Il consiste à mieux produire, créer le maximum de valeur ajoutée locale, élargir et diversifier le tissu économique national, être plus compétitif, combatif et opportuniste , importer tout ce qu’il faut, exporter toujours plus qu’il ne faut, pour développer notre pays, améliorer le bien-être de nos concitoyens, créer de l’emploi massif, équilibrer une balance commerciale structurellement déficitaire et ériger notre économie en Hub au service de multiples intérêts de Pékin à Washington, en passant par Tokyo, Moscou, Oslo, Jakarta, Canberra, Riyad, Dubaï, Berlin, Varsovie, Paris, Ankara, Bruxelles, Amsterdam, Londres, Madrid, Alger, Le Caire, Addis-Abeba, Nairobi, Dakar, Abuja, Dodoma, Pretoria, Buenos Aires, Santiago, Brasilia, Mexico et Ottawa, dans le cadre de rapports gagnant-gagnant et apaisés avec Monde.

C’est très beau, très utile, très rentable de penser universel, d’agir local, pour mieux construire et renforcer les ponts et les passerelles avec l’universel. Il ne faut pas avoir peur de l’étranger, il faut plutôt se mesurer à lui pour mieux en faire un véritable partenaire dont on prend et à qui on donne toujours plus. Sinon on dégagerait la fausse impression que l’on soit muselé par une certaine kakistocratie ou médiocratie ambiante qui entraverait notre formidable détermination actuelle à conquérir notre droit au développement et à l’universalité positive.

Débarrassé de cet amalgame inapproprié et dégradant, notre patriotisme économique rimera pleinement avec croire en son pays, avoir confiance en son pays, investir fortement dans son pays, s’inscrire dans la stratégie économique de son pays, créer de la valeur ajoutée optimale dans son pays, mettre à profit tous les atouts de son pays pour être compétitif, s’ouvrir sur le Monde, importer toutes les innovations technologiques universelles pour atteindre le niveau d’intégration industrielle optimal, saisir toutes les opportunités commerciales internationales pour exporter le maximum, rapatrier l’intégralité du fruit de ces exportations et payer l’intégralité de ses impôts.

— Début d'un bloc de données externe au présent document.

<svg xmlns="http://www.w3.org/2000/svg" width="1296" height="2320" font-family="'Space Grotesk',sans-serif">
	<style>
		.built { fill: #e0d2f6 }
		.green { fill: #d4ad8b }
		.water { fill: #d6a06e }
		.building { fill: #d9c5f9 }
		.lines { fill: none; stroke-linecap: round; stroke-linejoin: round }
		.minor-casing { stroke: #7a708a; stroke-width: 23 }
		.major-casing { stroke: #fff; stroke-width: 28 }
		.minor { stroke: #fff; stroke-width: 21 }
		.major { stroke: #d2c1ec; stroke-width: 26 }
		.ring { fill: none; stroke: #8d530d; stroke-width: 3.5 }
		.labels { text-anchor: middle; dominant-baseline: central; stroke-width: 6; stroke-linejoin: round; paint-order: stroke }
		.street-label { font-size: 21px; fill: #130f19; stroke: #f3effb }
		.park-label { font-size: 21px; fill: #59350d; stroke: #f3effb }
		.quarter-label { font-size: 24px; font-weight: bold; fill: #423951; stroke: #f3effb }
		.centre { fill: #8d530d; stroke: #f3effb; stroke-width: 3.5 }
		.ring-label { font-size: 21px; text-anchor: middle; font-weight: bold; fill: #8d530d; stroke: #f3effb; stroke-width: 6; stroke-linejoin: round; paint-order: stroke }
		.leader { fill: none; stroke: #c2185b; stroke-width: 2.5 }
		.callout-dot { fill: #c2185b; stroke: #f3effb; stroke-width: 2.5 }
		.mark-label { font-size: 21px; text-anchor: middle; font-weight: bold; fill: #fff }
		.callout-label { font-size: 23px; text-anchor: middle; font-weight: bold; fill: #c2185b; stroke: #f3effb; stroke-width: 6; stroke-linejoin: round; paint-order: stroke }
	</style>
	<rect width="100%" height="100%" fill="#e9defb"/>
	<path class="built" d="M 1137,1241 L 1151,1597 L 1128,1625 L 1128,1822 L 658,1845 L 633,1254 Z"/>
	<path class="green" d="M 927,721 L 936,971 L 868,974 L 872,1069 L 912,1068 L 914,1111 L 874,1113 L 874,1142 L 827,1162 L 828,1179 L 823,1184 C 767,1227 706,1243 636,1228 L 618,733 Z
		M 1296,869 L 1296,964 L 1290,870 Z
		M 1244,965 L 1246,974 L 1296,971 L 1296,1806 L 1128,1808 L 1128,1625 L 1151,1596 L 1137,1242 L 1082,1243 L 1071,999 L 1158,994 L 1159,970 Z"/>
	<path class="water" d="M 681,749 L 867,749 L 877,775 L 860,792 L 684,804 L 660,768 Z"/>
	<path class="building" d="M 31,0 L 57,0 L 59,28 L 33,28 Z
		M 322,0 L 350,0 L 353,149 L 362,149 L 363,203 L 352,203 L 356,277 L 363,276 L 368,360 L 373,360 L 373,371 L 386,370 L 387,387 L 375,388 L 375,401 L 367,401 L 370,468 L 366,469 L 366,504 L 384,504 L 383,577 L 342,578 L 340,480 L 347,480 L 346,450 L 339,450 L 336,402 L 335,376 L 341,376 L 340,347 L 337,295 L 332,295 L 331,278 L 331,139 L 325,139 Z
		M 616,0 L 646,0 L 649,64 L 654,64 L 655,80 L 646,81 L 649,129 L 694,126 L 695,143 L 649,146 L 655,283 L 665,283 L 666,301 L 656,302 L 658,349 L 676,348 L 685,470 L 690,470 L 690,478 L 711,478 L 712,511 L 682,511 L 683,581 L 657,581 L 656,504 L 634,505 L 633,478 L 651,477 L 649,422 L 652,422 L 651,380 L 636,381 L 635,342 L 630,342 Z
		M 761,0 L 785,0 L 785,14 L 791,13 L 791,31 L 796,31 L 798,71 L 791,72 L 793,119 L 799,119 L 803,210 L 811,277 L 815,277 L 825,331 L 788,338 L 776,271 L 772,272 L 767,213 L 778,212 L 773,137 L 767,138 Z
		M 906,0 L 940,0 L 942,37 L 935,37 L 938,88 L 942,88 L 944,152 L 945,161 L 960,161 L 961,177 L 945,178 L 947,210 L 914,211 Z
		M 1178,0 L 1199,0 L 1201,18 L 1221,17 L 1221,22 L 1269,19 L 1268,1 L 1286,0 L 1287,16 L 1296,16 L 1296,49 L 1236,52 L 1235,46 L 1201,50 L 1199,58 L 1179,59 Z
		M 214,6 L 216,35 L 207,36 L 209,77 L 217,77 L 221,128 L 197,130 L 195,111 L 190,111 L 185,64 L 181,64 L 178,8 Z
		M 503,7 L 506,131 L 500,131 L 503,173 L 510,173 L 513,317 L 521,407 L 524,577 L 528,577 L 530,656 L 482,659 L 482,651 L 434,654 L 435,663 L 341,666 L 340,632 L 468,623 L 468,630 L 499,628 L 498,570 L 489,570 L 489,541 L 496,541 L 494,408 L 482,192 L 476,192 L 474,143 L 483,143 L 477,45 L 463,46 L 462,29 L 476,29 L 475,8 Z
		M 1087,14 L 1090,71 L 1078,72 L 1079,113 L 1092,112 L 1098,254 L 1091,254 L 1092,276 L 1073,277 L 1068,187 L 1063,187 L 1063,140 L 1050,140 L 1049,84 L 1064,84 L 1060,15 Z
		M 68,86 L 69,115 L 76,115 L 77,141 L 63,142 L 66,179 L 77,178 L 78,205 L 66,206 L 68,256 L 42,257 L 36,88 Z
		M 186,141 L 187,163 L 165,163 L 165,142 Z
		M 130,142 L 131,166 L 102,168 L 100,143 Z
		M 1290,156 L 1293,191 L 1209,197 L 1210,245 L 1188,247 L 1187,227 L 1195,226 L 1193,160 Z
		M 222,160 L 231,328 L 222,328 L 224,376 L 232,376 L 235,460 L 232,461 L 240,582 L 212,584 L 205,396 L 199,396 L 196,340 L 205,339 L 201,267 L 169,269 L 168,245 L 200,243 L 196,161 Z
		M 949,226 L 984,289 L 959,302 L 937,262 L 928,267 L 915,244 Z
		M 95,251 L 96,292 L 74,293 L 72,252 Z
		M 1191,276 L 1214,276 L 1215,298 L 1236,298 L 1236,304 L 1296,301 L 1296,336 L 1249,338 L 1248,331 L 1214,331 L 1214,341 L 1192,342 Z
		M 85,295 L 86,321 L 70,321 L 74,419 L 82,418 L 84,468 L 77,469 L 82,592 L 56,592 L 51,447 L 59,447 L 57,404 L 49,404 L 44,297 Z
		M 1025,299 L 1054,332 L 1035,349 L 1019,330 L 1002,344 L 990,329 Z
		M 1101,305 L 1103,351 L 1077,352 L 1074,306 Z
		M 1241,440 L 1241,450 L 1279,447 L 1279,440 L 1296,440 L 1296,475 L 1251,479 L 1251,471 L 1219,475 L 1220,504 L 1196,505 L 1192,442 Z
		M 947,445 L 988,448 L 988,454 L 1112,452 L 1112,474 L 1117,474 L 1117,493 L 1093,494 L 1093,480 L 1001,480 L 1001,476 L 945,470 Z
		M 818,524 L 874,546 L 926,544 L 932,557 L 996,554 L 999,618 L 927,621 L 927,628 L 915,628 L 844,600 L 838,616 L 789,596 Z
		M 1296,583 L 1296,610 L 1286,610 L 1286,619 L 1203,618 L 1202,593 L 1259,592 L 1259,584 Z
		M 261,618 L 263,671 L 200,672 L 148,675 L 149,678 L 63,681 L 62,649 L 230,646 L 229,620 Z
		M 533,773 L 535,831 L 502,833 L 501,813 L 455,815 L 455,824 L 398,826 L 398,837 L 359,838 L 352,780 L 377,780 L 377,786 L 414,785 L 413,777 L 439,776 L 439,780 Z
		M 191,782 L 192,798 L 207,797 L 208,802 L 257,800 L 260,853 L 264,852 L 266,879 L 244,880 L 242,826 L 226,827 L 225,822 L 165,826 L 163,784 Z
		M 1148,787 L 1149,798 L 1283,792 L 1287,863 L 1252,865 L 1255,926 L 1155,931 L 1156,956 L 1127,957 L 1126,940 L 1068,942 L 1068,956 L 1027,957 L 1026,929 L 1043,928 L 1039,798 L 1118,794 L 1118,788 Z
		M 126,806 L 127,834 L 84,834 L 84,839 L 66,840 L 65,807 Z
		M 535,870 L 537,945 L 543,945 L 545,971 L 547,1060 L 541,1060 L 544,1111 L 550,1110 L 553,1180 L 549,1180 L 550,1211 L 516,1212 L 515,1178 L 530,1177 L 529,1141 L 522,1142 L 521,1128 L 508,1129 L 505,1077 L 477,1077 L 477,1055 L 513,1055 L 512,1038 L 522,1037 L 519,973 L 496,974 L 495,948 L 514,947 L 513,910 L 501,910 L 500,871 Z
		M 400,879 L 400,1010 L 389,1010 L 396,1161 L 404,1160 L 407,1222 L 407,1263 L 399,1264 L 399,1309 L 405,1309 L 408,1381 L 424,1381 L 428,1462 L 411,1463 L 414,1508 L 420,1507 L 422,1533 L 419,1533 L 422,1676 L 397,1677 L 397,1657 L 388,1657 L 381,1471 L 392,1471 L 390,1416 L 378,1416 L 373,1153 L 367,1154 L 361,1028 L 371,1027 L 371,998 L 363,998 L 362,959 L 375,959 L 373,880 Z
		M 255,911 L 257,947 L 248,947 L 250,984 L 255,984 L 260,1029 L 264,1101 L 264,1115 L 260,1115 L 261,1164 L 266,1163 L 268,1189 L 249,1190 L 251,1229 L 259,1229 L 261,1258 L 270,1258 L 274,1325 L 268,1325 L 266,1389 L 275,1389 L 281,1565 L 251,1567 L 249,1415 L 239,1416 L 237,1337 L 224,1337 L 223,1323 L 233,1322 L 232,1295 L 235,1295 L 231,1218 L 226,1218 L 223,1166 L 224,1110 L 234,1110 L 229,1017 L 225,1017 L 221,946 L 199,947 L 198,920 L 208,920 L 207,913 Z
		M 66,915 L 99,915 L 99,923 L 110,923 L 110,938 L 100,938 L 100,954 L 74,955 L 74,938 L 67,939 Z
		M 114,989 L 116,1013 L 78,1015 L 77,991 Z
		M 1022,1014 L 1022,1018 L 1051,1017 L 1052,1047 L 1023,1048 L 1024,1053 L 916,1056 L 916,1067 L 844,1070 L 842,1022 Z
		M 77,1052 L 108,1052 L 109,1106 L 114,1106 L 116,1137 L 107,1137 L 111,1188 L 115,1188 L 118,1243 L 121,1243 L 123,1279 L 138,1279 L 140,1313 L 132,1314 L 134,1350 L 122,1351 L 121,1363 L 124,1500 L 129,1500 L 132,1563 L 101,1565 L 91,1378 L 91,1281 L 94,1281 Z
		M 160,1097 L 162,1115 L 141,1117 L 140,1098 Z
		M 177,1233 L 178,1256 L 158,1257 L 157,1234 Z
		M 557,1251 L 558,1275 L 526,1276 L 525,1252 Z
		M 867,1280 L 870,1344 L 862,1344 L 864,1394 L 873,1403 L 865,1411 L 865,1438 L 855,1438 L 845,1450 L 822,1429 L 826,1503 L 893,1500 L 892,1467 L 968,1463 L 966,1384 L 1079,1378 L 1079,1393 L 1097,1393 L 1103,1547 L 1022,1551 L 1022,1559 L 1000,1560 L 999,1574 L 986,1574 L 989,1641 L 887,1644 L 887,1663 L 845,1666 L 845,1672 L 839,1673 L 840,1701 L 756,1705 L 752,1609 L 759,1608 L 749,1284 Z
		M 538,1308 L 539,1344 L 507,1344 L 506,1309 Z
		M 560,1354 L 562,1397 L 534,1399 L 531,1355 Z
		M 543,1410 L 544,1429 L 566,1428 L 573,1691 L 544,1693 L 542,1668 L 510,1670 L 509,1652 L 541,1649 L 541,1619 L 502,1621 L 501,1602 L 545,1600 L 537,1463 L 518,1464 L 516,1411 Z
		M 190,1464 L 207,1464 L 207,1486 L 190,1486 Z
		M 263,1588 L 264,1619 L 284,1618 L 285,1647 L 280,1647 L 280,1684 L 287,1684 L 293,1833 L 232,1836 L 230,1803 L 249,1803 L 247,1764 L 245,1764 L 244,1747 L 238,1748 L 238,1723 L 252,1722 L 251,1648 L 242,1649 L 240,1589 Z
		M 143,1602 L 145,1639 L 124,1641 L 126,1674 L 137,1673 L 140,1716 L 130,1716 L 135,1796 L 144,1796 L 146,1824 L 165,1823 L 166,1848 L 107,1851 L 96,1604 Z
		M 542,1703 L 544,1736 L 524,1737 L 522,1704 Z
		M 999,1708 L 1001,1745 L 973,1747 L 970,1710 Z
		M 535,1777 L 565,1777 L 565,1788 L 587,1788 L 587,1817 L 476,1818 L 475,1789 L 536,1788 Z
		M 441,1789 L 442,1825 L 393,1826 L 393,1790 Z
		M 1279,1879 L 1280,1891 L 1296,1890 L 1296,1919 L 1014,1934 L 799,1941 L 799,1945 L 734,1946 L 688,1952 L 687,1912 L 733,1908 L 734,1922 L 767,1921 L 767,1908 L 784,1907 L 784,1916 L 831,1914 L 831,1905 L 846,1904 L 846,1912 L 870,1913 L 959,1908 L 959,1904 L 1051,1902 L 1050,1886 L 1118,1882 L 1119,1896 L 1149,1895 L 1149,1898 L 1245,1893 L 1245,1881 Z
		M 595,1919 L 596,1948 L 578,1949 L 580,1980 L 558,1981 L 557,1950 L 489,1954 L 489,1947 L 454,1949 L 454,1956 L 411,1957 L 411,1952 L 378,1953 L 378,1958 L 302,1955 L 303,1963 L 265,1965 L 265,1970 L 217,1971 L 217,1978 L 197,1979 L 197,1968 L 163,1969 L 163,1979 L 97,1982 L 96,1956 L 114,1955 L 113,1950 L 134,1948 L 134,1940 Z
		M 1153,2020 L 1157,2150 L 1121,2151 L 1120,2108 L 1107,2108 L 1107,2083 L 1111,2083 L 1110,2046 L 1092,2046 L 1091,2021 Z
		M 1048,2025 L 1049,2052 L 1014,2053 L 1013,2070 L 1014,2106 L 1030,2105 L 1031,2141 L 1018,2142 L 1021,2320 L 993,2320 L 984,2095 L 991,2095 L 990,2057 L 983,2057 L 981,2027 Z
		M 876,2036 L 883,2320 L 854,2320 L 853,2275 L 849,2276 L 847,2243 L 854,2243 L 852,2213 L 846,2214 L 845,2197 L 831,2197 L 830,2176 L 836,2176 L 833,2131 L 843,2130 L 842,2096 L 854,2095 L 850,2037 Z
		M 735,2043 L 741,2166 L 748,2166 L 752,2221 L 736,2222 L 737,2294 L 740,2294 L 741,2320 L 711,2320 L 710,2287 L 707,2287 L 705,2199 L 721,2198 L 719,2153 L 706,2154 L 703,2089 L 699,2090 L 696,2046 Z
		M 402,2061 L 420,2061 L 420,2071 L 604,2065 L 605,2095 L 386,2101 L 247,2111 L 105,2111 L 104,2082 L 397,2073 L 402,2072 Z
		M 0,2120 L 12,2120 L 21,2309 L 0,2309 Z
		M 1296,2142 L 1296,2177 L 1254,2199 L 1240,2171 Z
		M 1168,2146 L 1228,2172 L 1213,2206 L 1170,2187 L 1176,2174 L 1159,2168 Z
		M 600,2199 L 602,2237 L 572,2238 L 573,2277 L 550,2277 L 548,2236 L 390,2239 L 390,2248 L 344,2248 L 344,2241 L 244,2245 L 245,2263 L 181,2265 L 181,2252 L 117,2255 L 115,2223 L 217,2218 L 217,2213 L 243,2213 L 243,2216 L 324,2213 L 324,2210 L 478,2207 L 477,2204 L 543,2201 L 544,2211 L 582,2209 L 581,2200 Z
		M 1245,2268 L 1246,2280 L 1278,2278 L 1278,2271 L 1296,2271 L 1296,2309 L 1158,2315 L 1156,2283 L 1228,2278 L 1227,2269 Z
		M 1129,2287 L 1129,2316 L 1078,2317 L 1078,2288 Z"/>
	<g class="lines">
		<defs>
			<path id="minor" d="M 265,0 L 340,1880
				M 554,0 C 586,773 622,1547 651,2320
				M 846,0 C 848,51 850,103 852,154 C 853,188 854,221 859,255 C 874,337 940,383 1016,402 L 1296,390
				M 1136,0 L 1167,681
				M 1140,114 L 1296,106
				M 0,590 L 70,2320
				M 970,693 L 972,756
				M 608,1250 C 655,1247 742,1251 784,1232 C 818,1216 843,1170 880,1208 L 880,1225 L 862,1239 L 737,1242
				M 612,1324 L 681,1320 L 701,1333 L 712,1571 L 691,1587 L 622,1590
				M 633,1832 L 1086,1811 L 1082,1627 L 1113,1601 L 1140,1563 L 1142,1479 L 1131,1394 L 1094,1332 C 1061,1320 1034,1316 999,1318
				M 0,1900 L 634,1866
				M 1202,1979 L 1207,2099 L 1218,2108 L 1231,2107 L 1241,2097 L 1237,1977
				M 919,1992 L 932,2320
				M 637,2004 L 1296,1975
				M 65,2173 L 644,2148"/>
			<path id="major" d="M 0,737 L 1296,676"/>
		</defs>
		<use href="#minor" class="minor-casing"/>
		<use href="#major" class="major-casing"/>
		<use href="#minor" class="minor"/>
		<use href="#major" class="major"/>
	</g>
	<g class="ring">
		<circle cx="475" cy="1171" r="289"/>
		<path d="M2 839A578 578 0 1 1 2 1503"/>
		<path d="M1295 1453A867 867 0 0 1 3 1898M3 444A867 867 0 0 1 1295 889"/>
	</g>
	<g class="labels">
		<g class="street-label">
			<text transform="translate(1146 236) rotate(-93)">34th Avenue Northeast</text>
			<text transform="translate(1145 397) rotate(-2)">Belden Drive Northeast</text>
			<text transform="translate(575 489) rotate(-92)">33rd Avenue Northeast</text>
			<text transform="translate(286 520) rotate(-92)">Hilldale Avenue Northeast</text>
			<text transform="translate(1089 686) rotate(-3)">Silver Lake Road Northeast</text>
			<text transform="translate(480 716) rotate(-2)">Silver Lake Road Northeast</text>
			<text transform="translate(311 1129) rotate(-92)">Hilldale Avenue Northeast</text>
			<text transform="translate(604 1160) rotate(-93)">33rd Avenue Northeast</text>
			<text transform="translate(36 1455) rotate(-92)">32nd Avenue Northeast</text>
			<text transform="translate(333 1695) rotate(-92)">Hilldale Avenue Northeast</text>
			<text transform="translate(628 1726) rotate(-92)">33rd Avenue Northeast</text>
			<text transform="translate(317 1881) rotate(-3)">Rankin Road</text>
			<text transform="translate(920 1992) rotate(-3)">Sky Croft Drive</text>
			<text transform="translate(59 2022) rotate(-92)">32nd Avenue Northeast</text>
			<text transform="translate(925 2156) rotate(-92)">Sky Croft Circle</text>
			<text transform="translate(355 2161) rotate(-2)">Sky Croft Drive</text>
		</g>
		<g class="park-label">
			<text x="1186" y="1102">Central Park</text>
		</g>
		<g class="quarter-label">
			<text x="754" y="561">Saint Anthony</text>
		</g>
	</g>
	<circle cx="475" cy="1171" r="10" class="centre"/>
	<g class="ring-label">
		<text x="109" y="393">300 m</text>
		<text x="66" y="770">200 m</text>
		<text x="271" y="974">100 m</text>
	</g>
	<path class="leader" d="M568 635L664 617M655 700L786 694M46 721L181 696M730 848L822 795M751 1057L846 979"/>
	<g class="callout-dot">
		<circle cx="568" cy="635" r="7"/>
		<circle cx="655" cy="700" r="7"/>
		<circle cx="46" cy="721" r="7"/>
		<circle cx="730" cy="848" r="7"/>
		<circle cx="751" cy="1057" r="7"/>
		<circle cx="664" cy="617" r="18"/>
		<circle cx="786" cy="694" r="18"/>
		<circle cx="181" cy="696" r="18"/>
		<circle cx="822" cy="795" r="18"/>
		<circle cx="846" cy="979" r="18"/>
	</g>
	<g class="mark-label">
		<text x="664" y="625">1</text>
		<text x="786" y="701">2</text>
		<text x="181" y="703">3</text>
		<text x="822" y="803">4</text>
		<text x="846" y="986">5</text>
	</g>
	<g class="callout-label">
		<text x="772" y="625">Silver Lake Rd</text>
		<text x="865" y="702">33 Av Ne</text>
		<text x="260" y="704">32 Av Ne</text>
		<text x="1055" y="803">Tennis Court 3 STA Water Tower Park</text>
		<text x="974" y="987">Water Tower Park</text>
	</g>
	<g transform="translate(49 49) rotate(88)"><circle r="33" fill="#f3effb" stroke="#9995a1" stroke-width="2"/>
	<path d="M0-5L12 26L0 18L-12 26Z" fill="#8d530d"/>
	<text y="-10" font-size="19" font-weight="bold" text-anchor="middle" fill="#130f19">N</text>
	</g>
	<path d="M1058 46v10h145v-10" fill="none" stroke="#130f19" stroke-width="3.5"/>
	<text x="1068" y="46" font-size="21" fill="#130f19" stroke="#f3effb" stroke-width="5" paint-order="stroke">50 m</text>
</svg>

C’est en tout cas, la voie empruntée par toutes les puissances économiques, toute taille comprise et sans exception. Patriotisme économique, création de valeur, ouverture sur la technologie et les opportunités du Monde, et exportations massives. Elles ne sont pas que puissantes et développées, elles assurent un BNB (Bonheur National Brut) à la quasi totalité de leurs populations.

Il ne manque plus à notre pays qu’à se mettre au travail, sans plus tarder ni se tromper encore de vision, de choix, de voie, de rythme et de gouvernance économiques et industriels, pour mieux valoriser et échanger toutes ses différences, mieux mettre à profit et faire valoir sa position géostratégique en plein cœur du Monde, au grand profit de l’ensemble de ses populations et de son rayonnement international.